Among the entries that follow, the required portion opens with the line containing "desenvolvimento de habilidades técnicas, mas" and closes with the line containing "La actual secretaria". Give that portion again exactly, and nothing else.

****************

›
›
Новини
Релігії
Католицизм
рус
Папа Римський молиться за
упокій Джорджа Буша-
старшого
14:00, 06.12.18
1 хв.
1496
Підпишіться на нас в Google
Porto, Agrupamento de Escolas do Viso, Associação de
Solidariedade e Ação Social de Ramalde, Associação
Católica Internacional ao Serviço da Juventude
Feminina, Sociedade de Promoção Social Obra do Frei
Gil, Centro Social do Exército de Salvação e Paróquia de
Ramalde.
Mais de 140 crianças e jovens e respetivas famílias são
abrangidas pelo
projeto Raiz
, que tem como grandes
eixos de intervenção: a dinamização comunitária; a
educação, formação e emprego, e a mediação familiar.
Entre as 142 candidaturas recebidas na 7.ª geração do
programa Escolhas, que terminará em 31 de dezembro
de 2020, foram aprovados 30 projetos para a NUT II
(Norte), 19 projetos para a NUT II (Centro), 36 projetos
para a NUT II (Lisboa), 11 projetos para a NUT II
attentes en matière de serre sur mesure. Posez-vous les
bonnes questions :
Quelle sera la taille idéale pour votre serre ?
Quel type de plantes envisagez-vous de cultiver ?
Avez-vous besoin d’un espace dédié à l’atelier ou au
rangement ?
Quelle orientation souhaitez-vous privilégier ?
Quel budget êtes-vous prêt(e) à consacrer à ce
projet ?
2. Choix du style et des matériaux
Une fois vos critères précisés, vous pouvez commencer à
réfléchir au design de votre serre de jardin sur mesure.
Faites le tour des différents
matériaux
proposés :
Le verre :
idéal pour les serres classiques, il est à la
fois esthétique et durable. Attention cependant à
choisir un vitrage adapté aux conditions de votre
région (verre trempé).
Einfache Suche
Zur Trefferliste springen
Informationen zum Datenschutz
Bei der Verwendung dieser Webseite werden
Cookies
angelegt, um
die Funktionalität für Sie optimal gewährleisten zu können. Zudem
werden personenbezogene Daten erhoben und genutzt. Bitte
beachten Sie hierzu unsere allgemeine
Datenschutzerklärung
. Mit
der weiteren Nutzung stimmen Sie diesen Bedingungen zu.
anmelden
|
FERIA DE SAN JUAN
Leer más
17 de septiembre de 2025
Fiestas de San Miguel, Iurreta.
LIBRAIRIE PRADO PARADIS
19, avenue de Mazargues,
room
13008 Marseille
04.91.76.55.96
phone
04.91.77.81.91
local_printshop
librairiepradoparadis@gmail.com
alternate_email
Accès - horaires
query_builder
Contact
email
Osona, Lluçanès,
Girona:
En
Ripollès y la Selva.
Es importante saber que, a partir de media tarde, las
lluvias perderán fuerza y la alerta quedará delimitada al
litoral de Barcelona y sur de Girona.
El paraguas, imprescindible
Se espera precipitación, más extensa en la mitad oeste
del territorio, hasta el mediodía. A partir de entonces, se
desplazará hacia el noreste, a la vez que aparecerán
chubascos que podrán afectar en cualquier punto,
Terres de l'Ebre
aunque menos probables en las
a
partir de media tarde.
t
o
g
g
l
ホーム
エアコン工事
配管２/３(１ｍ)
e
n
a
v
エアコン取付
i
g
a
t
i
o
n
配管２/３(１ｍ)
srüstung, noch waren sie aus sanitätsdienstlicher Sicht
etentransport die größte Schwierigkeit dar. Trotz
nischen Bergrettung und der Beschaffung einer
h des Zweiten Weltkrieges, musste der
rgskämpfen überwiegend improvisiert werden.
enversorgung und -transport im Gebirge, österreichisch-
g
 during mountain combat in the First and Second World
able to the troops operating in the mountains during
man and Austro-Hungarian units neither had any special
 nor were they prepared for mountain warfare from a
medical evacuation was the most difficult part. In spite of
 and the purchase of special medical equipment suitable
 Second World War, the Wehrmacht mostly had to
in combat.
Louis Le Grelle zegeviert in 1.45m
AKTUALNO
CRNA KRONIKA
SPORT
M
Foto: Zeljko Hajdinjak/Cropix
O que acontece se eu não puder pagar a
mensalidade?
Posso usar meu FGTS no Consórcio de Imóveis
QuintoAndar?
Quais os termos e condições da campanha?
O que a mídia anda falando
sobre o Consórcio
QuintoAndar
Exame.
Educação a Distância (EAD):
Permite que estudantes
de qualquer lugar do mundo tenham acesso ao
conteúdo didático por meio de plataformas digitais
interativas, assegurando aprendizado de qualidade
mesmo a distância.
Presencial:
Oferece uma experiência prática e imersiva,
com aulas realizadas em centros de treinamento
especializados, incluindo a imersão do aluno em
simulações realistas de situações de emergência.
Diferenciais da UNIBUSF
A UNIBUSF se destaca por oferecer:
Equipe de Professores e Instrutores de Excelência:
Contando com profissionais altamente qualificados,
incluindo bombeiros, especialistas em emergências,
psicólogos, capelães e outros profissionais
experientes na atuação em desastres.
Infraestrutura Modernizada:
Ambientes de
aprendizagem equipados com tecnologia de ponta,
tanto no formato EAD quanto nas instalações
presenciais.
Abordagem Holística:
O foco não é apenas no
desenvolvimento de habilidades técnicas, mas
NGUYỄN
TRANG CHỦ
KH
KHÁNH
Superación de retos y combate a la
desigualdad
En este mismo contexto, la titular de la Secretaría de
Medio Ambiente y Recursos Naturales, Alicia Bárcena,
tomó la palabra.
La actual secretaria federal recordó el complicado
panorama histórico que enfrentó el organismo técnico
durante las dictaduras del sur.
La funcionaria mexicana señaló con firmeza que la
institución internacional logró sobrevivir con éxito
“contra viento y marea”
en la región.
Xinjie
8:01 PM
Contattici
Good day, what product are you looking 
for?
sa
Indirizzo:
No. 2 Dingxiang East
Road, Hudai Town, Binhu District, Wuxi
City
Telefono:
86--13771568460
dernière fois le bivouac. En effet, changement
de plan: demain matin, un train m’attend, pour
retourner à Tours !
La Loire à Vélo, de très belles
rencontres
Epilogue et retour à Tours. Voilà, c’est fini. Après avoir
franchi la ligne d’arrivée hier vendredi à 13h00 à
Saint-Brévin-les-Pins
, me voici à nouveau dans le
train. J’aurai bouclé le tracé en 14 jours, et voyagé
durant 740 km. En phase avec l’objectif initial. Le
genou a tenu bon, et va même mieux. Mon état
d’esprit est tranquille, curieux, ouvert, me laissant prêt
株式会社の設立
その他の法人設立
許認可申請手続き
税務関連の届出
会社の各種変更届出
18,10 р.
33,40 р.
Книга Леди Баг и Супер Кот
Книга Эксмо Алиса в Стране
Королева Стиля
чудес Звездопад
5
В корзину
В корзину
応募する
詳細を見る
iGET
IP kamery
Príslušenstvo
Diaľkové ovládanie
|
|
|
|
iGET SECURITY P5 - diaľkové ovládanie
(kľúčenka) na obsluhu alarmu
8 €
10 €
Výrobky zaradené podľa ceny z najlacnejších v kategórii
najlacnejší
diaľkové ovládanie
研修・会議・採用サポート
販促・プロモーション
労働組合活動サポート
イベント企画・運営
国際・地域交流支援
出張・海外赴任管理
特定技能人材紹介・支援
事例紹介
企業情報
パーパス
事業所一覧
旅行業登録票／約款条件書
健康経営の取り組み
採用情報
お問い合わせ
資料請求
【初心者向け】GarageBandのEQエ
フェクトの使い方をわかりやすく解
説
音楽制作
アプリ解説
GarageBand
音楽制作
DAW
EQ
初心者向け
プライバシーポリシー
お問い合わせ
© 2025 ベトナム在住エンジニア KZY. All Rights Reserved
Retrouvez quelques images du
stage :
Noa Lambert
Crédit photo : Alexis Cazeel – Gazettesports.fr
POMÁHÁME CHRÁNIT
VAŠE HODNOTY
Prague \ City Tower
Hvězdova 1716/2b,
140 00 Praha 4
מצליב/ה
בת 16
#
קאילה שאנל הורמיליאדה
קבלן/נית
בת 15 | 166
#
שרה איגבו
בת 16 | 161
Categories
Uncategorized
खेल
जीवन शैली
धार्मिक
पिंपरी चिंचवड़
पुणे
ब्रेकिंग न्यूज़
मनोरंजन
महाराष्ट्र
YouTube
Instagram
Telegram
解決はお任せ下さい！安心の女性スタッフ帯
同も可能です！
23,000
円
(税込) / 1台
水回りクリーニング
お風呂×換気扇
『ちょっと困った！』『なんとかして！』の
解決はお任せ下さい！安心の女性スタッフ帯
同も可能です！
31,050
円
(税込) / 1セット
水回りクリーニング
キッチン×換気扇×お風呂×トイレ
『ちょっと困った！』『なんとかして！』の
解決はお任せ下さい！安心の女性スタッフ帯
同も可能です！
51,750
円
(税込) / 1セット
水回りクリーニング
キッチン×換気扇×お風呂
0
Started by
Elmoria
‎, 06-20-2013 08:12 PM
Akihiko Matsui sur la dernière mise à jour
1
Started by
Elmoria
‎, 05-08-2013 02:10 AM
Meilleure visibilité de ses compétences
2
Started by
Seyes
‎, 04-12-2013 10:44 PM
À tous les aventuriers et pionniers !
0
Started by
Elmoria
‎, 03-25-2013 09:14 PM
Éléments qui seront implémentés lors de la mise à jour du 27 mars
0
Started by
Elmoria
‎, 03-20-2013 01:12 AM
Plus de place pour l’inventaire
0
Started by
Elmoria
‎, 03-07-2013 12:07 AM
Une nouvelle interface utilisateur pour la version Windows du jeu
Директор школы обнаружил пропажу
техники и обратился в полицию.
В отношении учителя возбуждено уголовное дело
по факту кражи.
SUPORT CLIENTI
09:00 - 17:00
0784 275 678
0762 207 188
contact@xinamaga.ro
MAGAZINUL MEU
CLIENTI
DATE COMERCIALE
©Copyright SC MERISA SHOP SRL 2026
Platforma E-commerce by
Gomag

****************

■ Task answer
desenvolvimento de habilidades técnicas, mas
NGUYỄN
TRANG CHỦ
KH
KHÁNH
Superación de retos y combate a la
desigualdad
En este mismo contexto, la titular de la Secretaría de
Medio Ambiente y Recursos Naturales, Alicia Bárcena,
tomó la palabra.
La actual secretaria federal recordó el complicado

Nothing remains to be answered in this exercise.